In traditional OpenFlow programs, collecting traffic statistics involves installing rules (so that byte and packet counters are available), issuing queries to poll these counters, parsing the responses when they arrive, and combining counter values across multiple rules. In Pyretic, network monitors are just another simple type of policy that may be conjoined to any of the other policies seen so far. The table below shows several different kinds of monitoring policies available in Pyretic, including policies that monitor raw packets, packet counts, and byte counts.
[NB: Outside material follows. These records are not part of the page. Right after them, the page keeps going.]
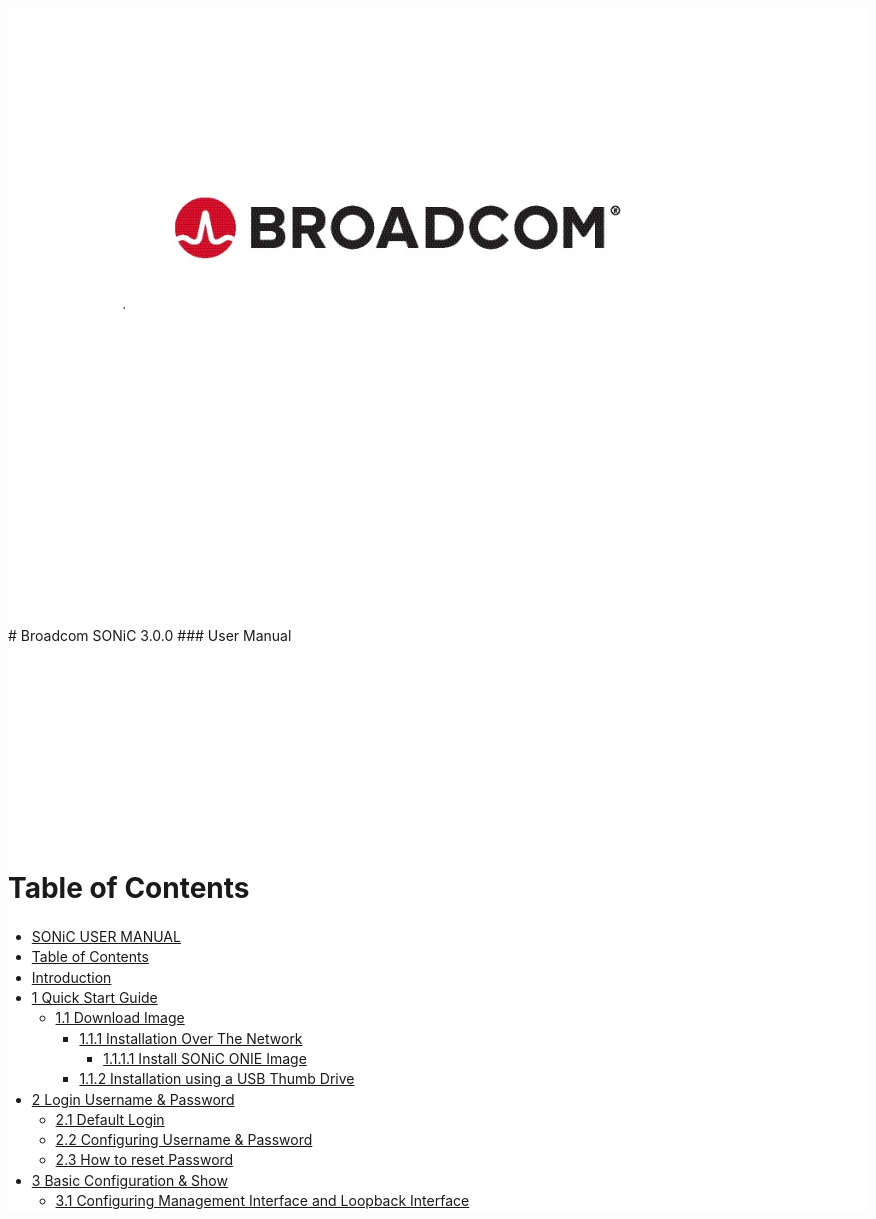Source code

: ![](images/Broadcom.png)

<br>
<br>
<br>
# Broadcom SONiC 3.0.0 
### User Manual
<br>
<br>
<br>
<br>
<br>
<br>
<br>
<br>
<br>
<br>

Table of Contents
=================
   * [SONiC USER MANUAL](#sonic-user-manual)
   * [Table of Contents](#table-of-contents)
   * [Introduction](#introduction)
   * [1 Quick Start Guide](#1-quick-start-guide)
      * [1.1 Download Image](#11-download-image)
         * [1.1.1 Installation Over The Network](#111-installation-over-the-network)
            * [1.1.1.1 Install SONiC ONIE Image](#1111-install-sonic-onie-image)
         * [1.1.2 Installation using a USB Thumb Drive](#112-installation-using-a-usb-thumb-drive)
   * [2 Login Username &amp; Password](#2-login-username--password)
      * [2.1 Default Login](#21-default-login)
      * [2.2 Configuring Username &amp; Password](#22-configuring-username--password)
      * [2.3 How to reset Password ](#23-how-to-reset-password)      
   * [3 Basic Configuration &amp; Show](#3-basic-configuration--show)
      * [3.1 Configuring Management Interface and Loopback Interface](#31-configuring-management-interface-and-loopback-interface)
The forwarding behavior of these policies is the same as a policy that drops all packets.

Syntax Summary
packets(
 limit=n,
 group_by=[f1,f2,...])
callback on every packet received
for up to n packets identical
on fields f1,f2,...
count_packets(
 interval=t,
 group_by=[f1,f2,...])
count every packet received
callback every t seconds
providing count for each group
count_bytes(
 interval=t,
 group_by=[f1,f2,...])
count every byte received
callback every t seconds
providing count for each group

For example, a programmer may create a new query for the first packet arriving from each unique source IP

 Q = packets(limit=1,group_by=['srcip'])

and restrict it to web-traffic requests (i.e., packets destined to TCP port 80):

 match(dstport=80) >> Q

To print each packet that arrives at Q, the programmer registers a callback routine to handle Q's callback,

 def printer(pkt):
   print pkt

 Q.register_callback(printer)

The runtime system handles all of the low-level details of supporting queries-installing rules, polling the counters, receiving the responses, combining the results as needed, and composing query implementation with the implementation of other policies. For example, suppose the programmer composes the example monitoring query with a routing policy that forwards packets based on the destination IP address. The runtime system ensures that the first TCP port 80 packet from each source IP address reaches the application's printer routine, while guaranteeing that this packet (and all subsequent packets from this source) are forwarded to the output port indicated by the routing policy.

Note

When using proactively compiled counting queries in mininet with OpenVSwitch, it is possible that counts are under-reported when the network policy changes too fast. This is because counters may not be updated frequently enough for switch rules that change too fast, resulting in the polled flow counters not accounting for all traffic processed by those rules.